▶ **TASK TO COMPLETE**
Transcribe the items below character for character, starting with the line that contains "Πρόσφατα άρθρα" and going on through the line that contains "σχολικό έτος 2026-2027".

▶ **MATERIAL PROVIDED**
BEGIN

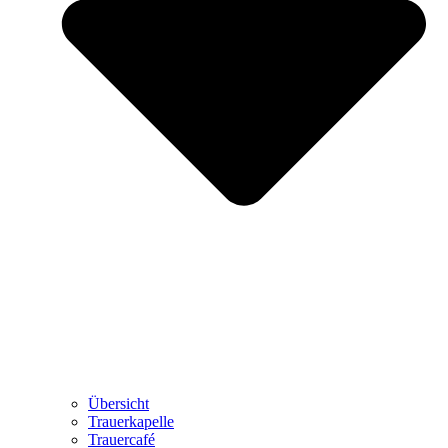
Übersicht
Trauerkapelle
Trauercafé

END
BEGIN

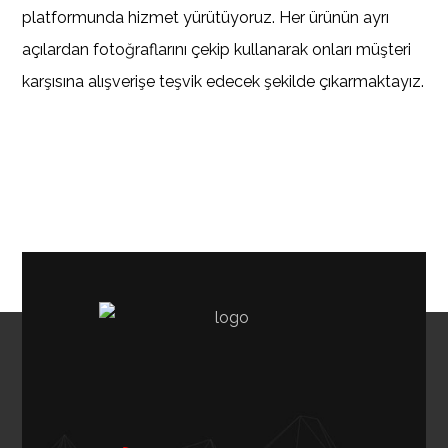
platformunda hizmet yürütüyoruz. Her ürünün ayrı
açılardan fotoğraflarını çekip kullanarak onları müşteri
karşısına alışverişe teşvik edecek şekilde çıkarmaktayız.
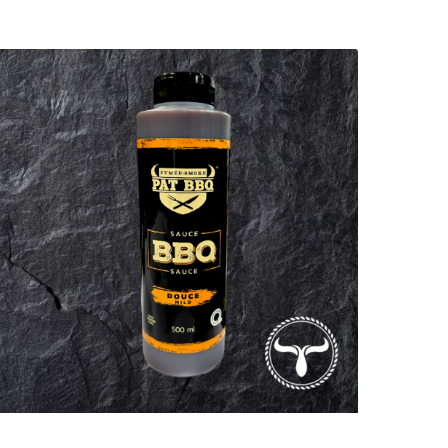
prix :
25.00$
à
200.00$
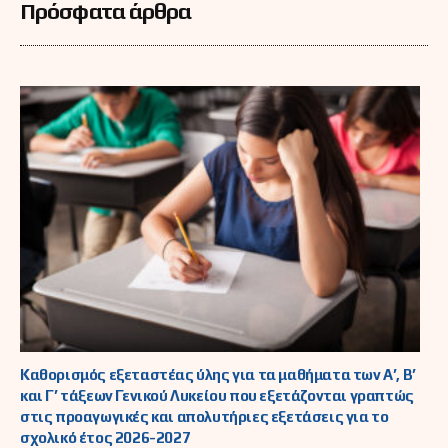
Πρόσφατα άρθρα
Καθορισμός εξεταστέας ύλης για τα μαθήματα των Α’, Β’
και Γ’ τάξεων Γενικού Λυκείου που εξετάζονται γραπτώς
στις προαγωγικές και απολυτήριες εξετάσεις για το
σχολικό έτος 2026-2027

END

▶ **RESULT OF THE TASK**
Πρόσφατα άρθρα
Καθορισμός εξεταστέας ύλης για τα μαθήματα των Α’, Β’
και Γ’ τάξεων Γενικού Λυκείου που εξετάζονται γραπτώς
στις προαγωγικές και απολυτήριες εξετάσεις για το
σχολικό έτος 2026-2027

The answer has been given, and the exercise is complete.